Directives:
**a)** In the news item on return policy, rewrite the stretch from "Putting people first: providing" through "Gate in Berlin." so that "meeting" stands in place of "conference".
**b)** List every topic named in the line directly under the headline of the news item on return policy.

Given text:

BAMF - Bundesamt für Migration und Flüchtlinge - Current news - Best practice and new methods in return policy

Navigation and service

to welcome page

Putting people first: providing security, creating opportunities, embracing change

Best practice and new methods in return policy

Return counselling, integrated return management, reintegration

Date 31 July 2017 12:00 AM

130 experts came together at the invitation of the Federal Office for Migration and Refugees to attend the annual conference of the European Migration Network (EMN) and discuss the challenges of return counselling, return management and reintegration. The conference took place at the beginning of May at the European House at the Brandenburg Gate in Berlin.

Information shown:
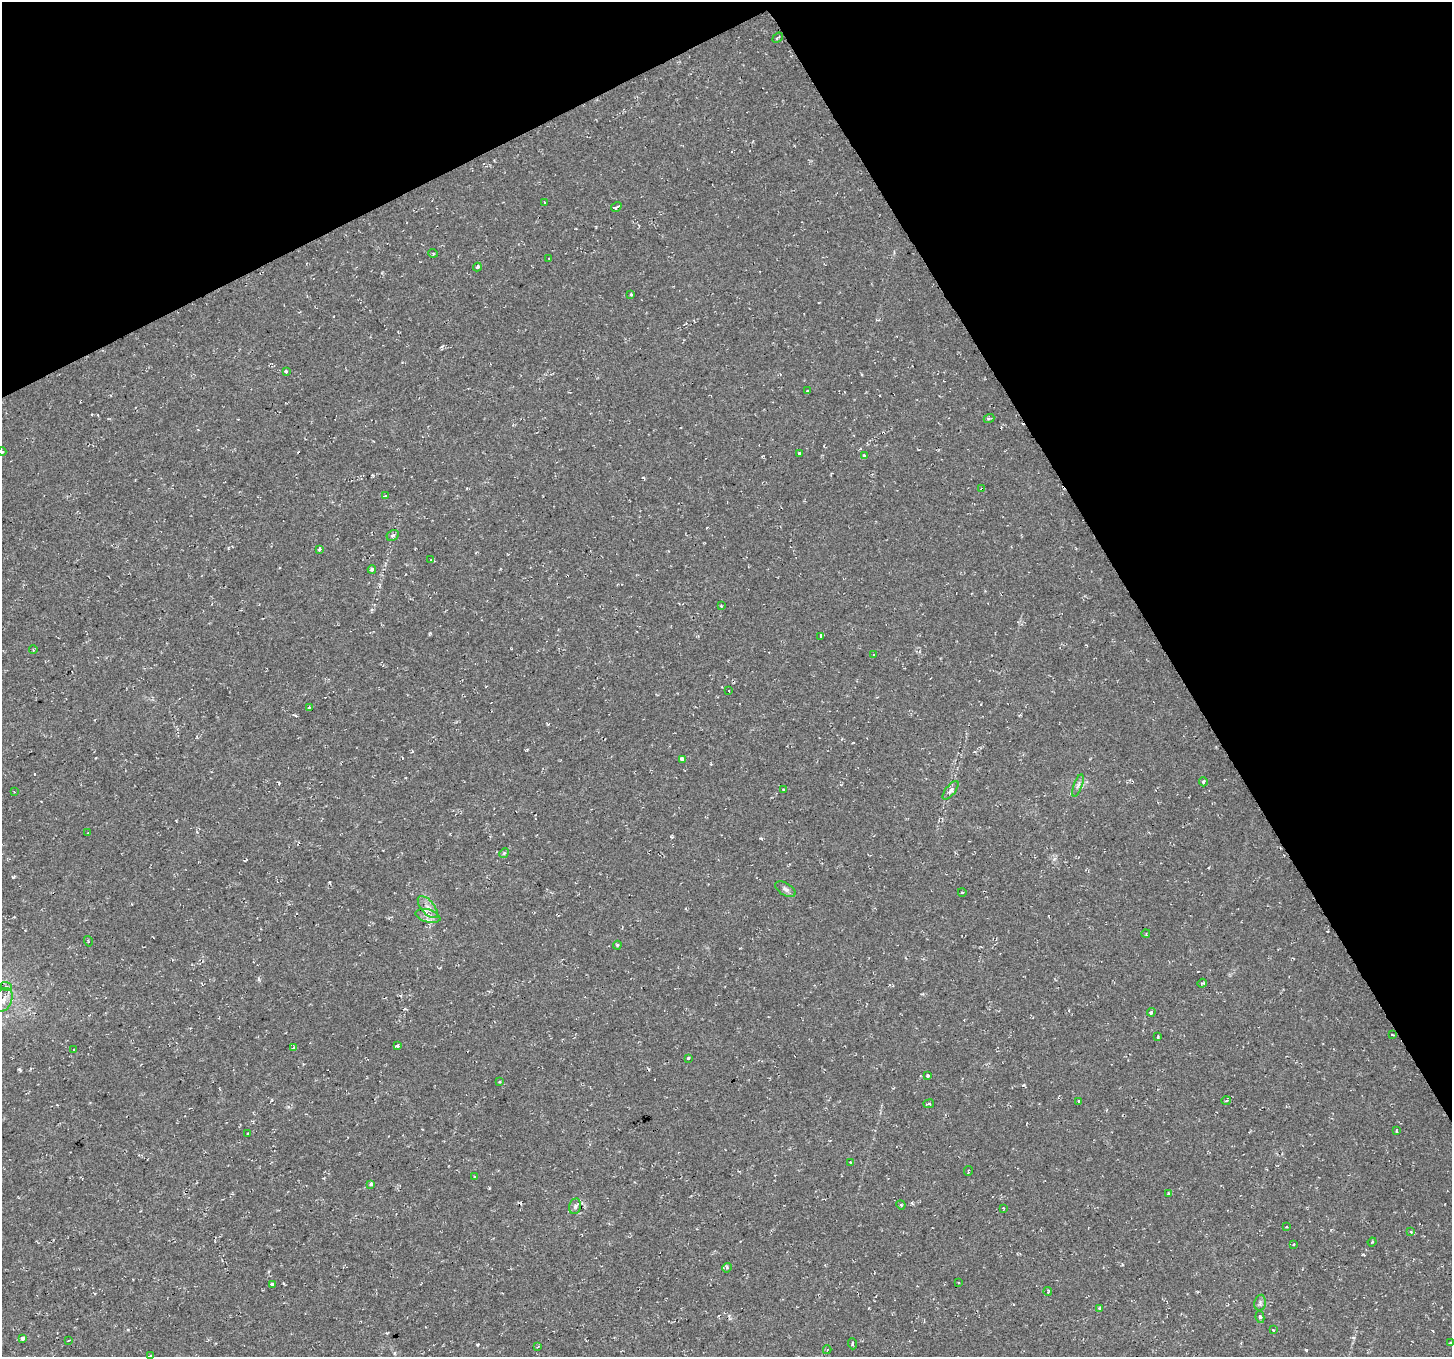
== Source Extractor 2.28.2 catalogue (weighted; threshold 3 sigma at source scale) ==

Outputs in order:
**a)**
Putting people first: providing security, creating opportunities, embracing change

Best practice and new methods in return policy

Return counselling, integrated return management, reintegration

Date 31 July 2017 12:00 AM

130 experts came together at the invitation of the Federal Office for Migration and Refugees to attend the annual meeting of the European Migration Network (EMN) and discuss the challenges of return counselling, return management and reintegration. The meeting took place at the beginning of May at the European House at the Brandenburg Gate in Berlin.

**b)**
- Return counselling
- Integrated return management
- Reintegration